╭─ ENTRIES SHOWN
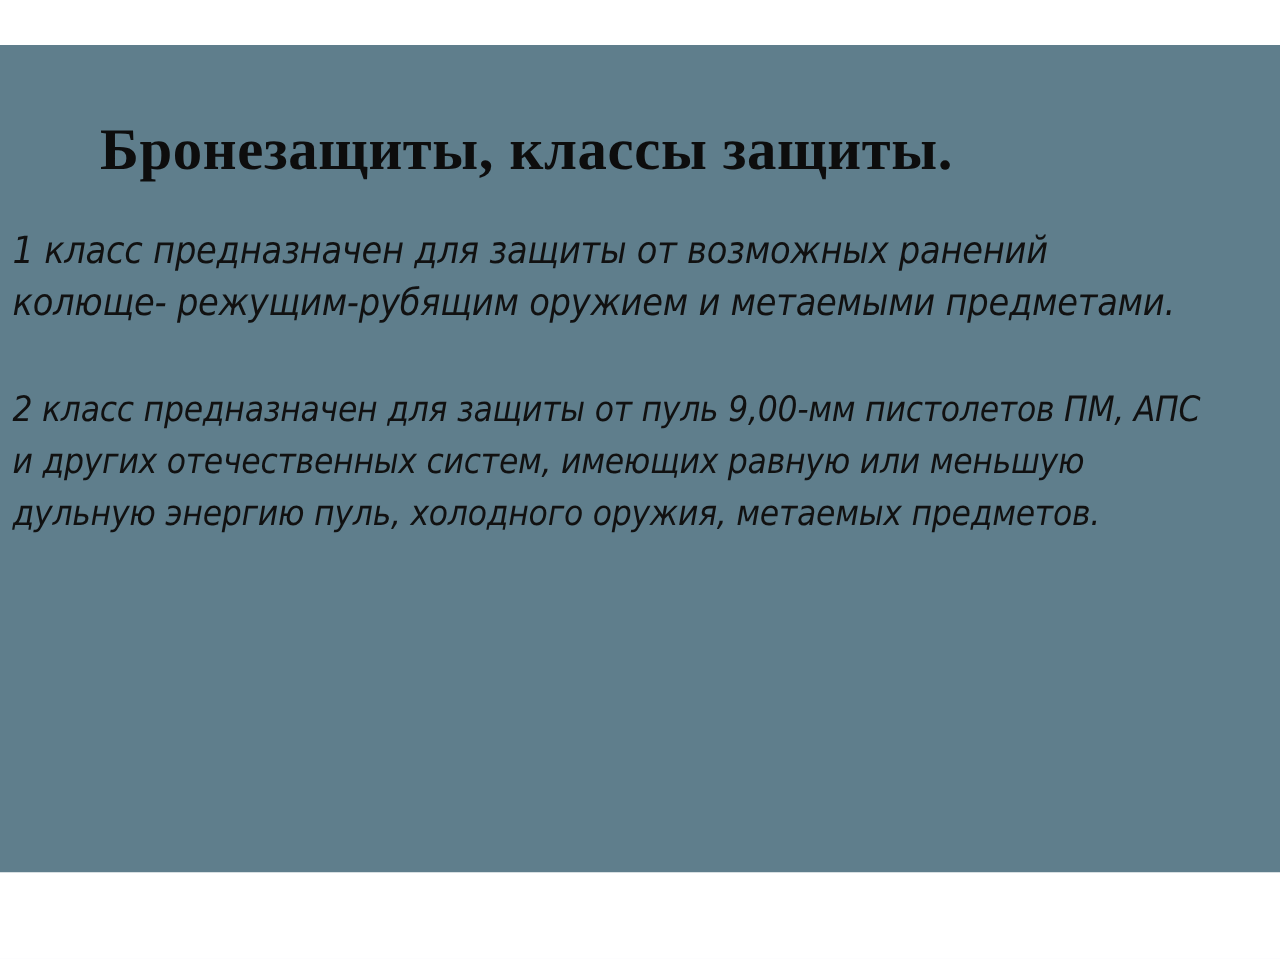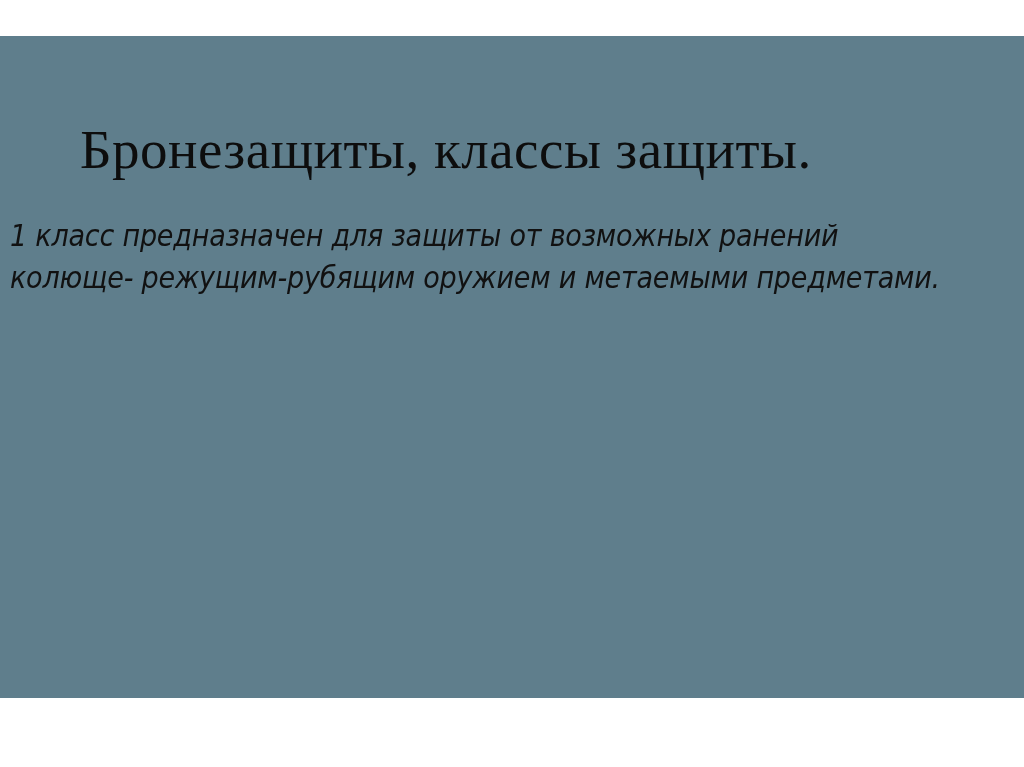--- a/index.html
+++ b/index.html
@@ -31,12 +31,12 @@
   }
   .title {
     font-family: "Liberation Serif", serif;
-    font-weight: normal;
+    font-weight: bold;
     color: #0d0d0d;
-    font-size: 55px;
+    font-size: 47px;
     line-height: 1.25;
     margin: 0;
-    padding: 80px 110px 0 80px;
+    padding: 55px 110px 0 80px;
     letter-spacing: 0.5px;
   }
   .para {

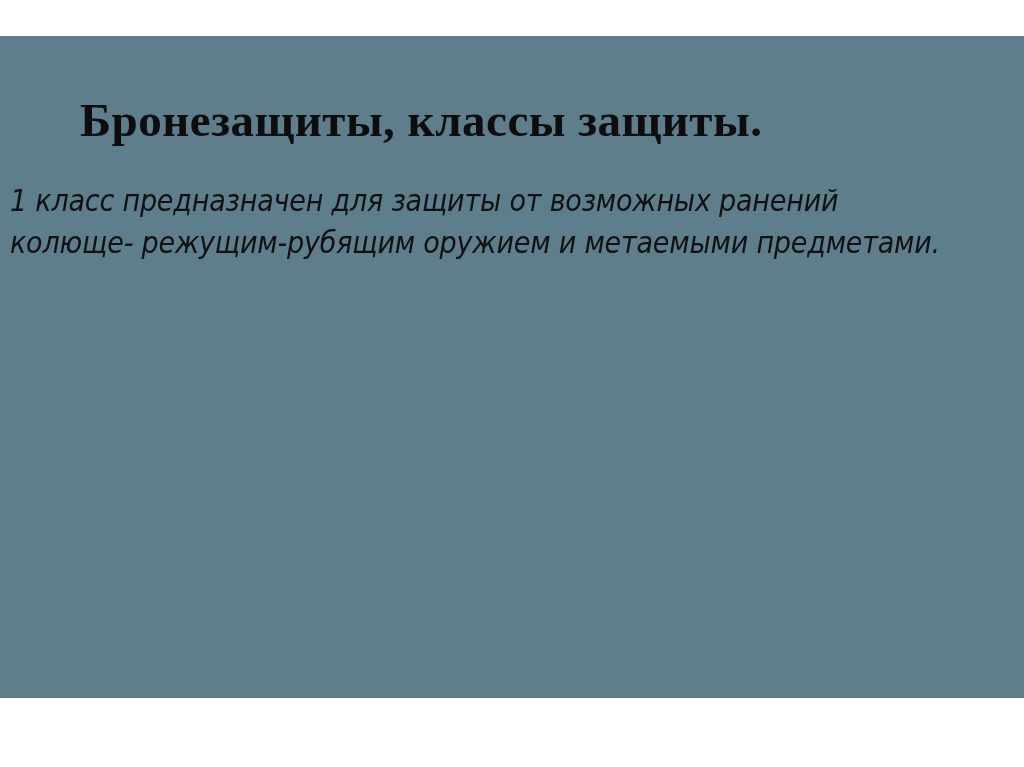--- a/index.html
+++ b/index.html
@@ -78,6 +78,7 @@
   <div class="content">
     <h1 class="title">Бронезащиты, классы защиты.</h1>
     <p class="para first">1 класс предназначен для защиты от возможных ранений колюще- режущим-рубящим оружием и метаемыми предметами.</p>
+    <p class="para second">2 класс предназначен для защиты от пуль 9,00-мм пистолетов ПМ, АПС и других отечественных систем, имеющих равную или меньшую дульную энергию пуль, холодного оружия, метаемых предметов.</p>
   </div>
 </div>
 

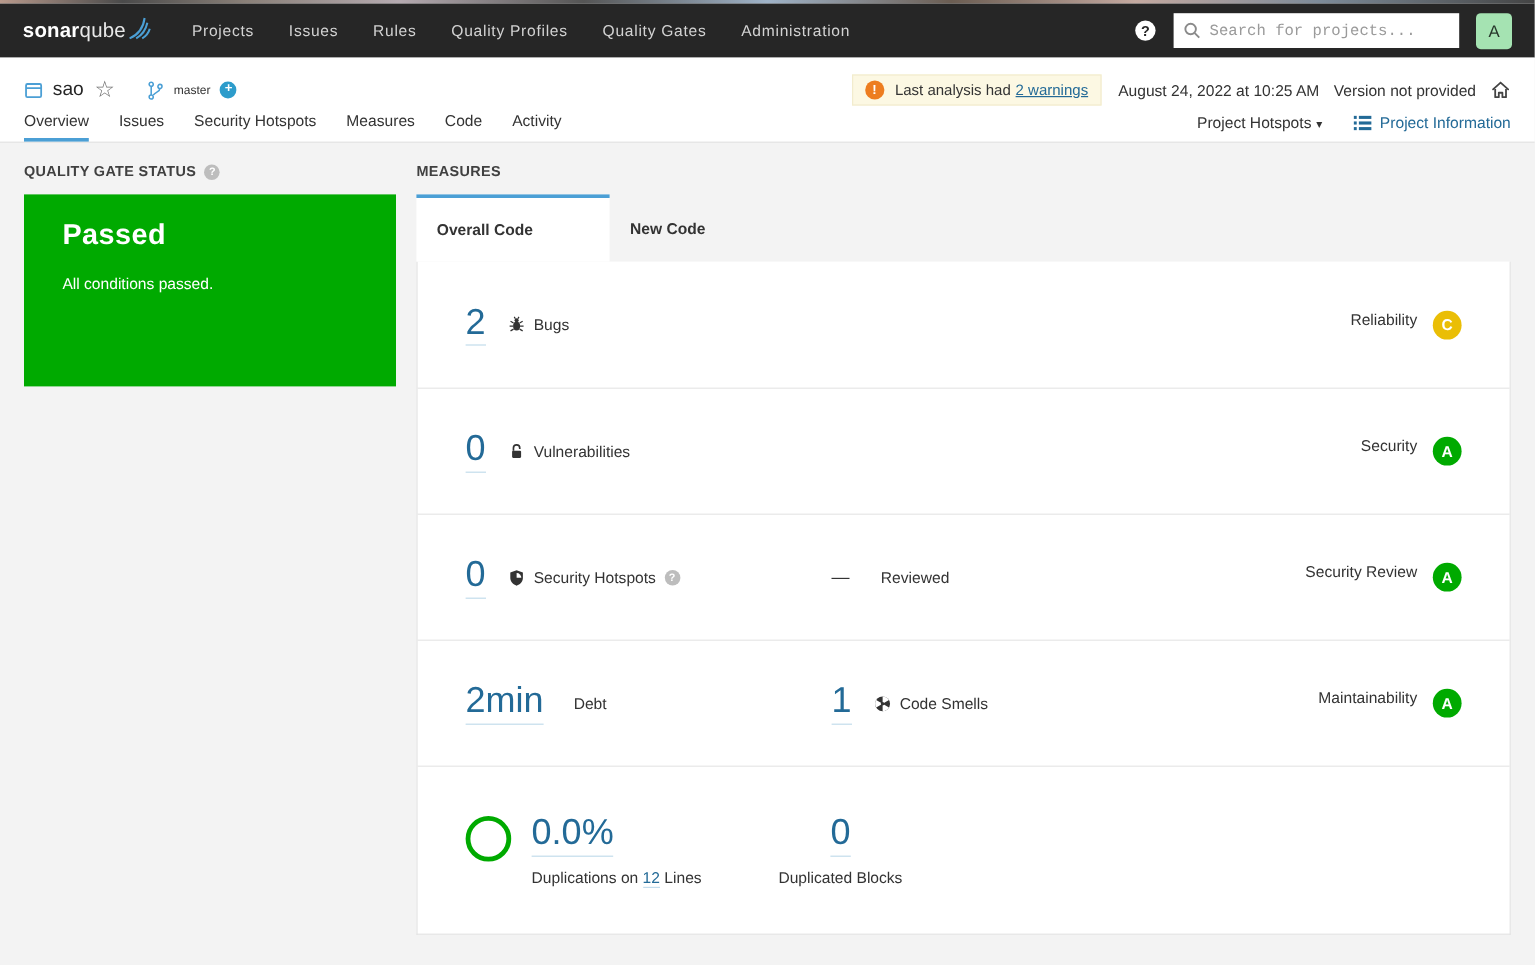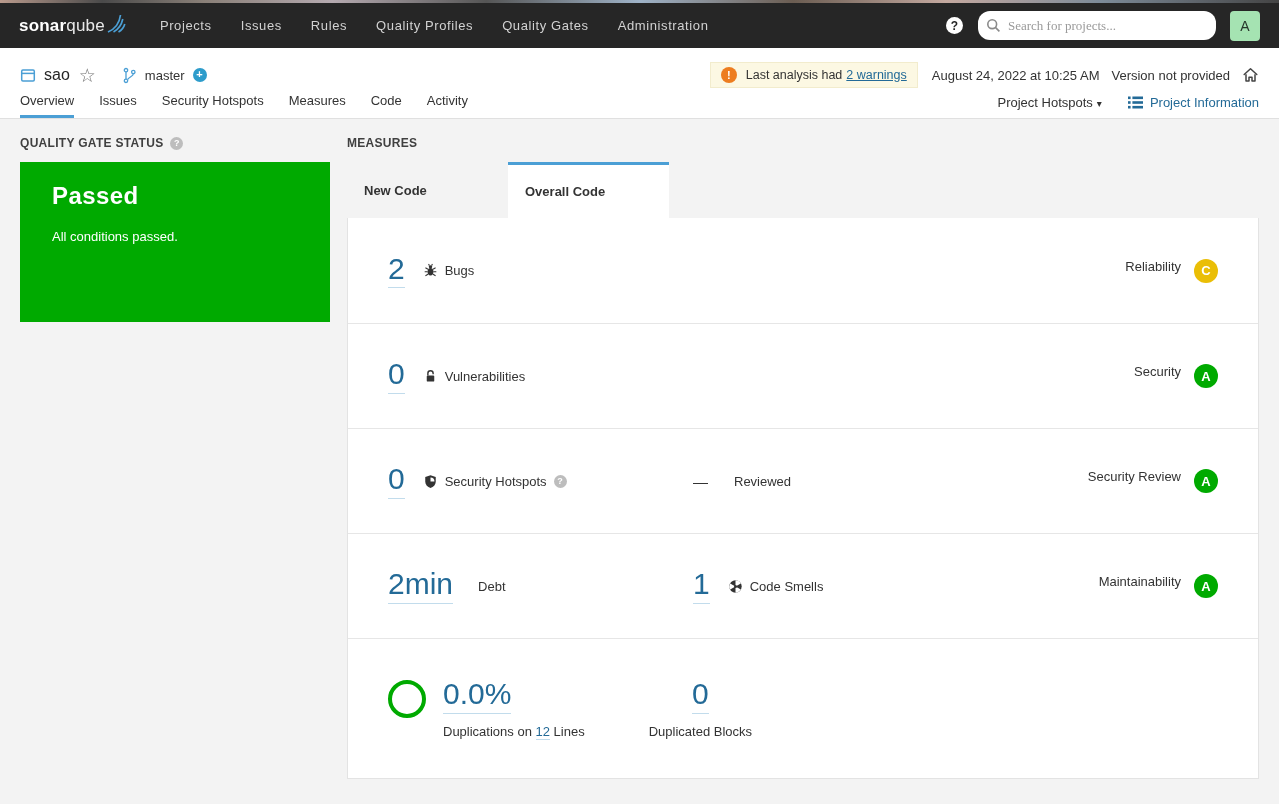--- a/index.html
+++ b/index.html
@@ -43,9 +43,9 @@
   }
   .search-wrap { position: relative; margin-right: 14px; }
   .search-input {
-    width: 238px; height: 29px; border: none; border-radius: 12px;
+    width: 238px; height: 29px; border: none; border-radius: 0;
     padding: 0 8px 0 30px; font-size: 13px; color: #8b5cf6;
-    font-family: Liberation Serif, serif; outline: none; background: #fff;
+    font-family: Liberation Mono, monospace; outline: none; background: #fff;
   }
   .search-input::placeholder { color: #9a9a9a; }
   .search-icon { position: absolute; left: 8px; top: 7px; }

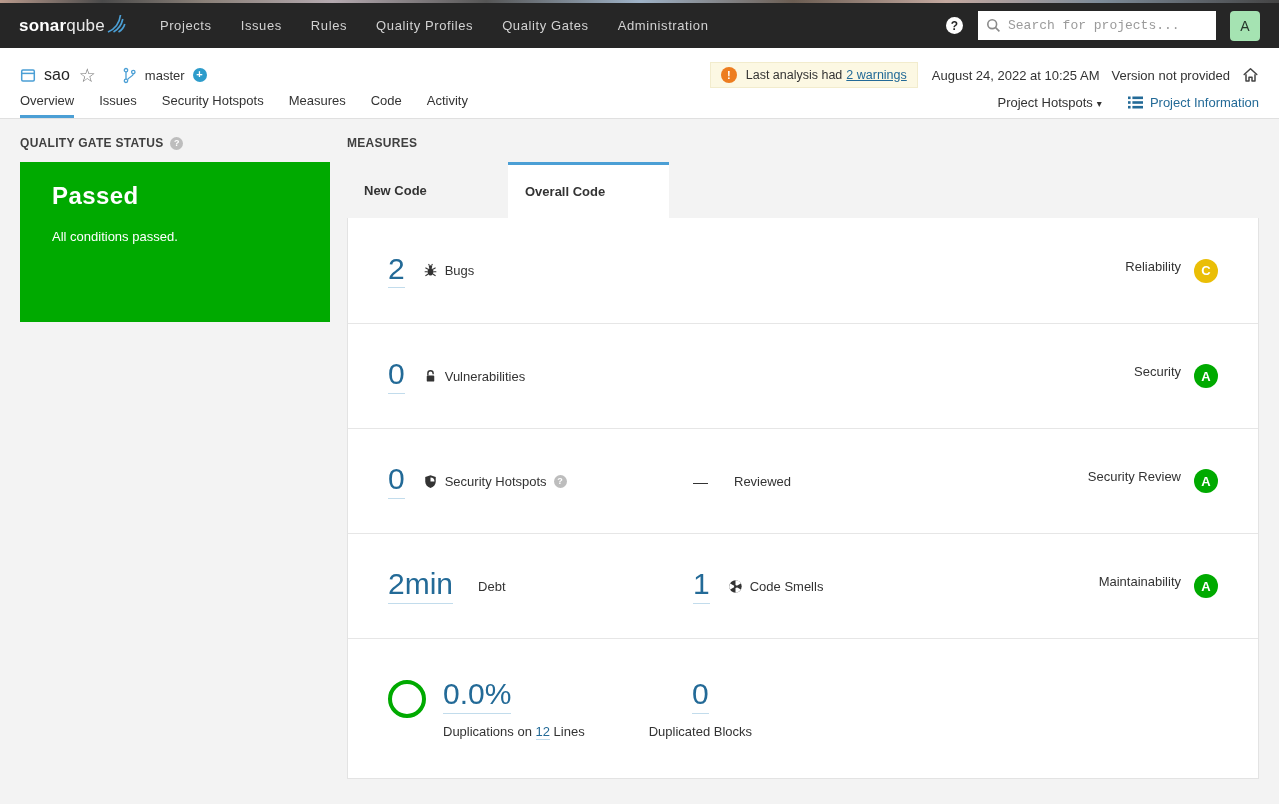--- a/index.html
+++ b/index.html
@@ -62,7 +62,7 @@
   .proj-name { font-size: 16px; color: #262626; margin-left: 8px; }
   .star-icon { font-size: 19px; color: #717171; margin-left: 9px; cursor: pointer; line-height: 1; }
   .branch-group { display: flex; align-items: center; margin-left: 26px; }
-  .branch-name { font-size: 13px; color: #333; margin-left: 8px; }
+  .branch-name { font-size: 10px; color: #333; margin-left: 8px; }
   .plus-badge {
     width: 14px; height: 14px; border-radius: 50%; background: #2d9ccb;
     color: #fff; font-size: 11px; font-weight: bold; line-height: 13px;

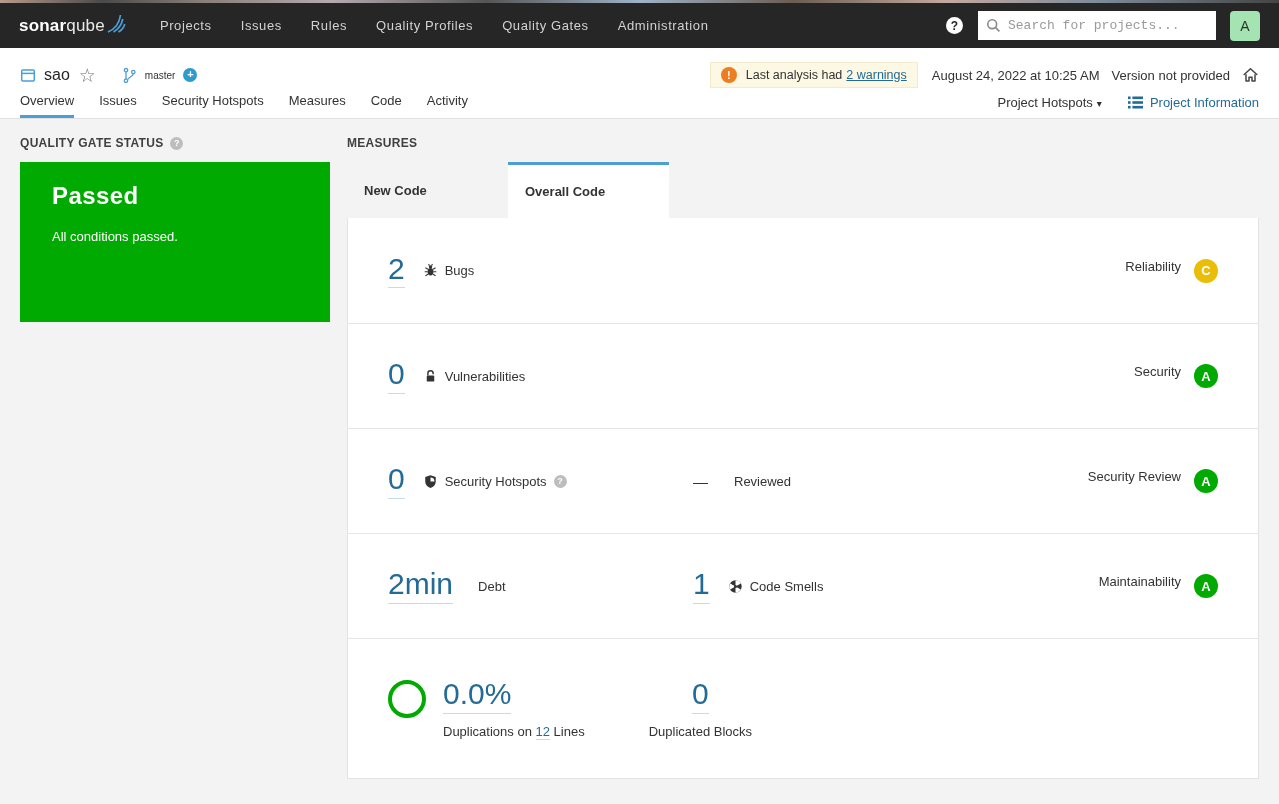--- a/index.html
+++ b/index.html
@@ -272,8 +272,8 @@
       <span>MEASURES</span>
     </div>
     <div class="measures-tabs">
+      <div class="mtab active">Overall Code</div>
       <div class="mtab">New Code</div>
-      <div class="mtab active">Overall Code</div>
     </div>
     <div class="measures-panel">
╰─
TRY IT:
Extract all lines from the data in which "name" is found.

TASK SOLUTION:
   .proj-name { font-size: 16px; color: #262626; margin-left: 8px; }
-  .branch-name { font-size: 13px; color: #333; margin-left: 8px; }
+  .branch-name { font-size: 10px; color: #333; margin-left: 8px; }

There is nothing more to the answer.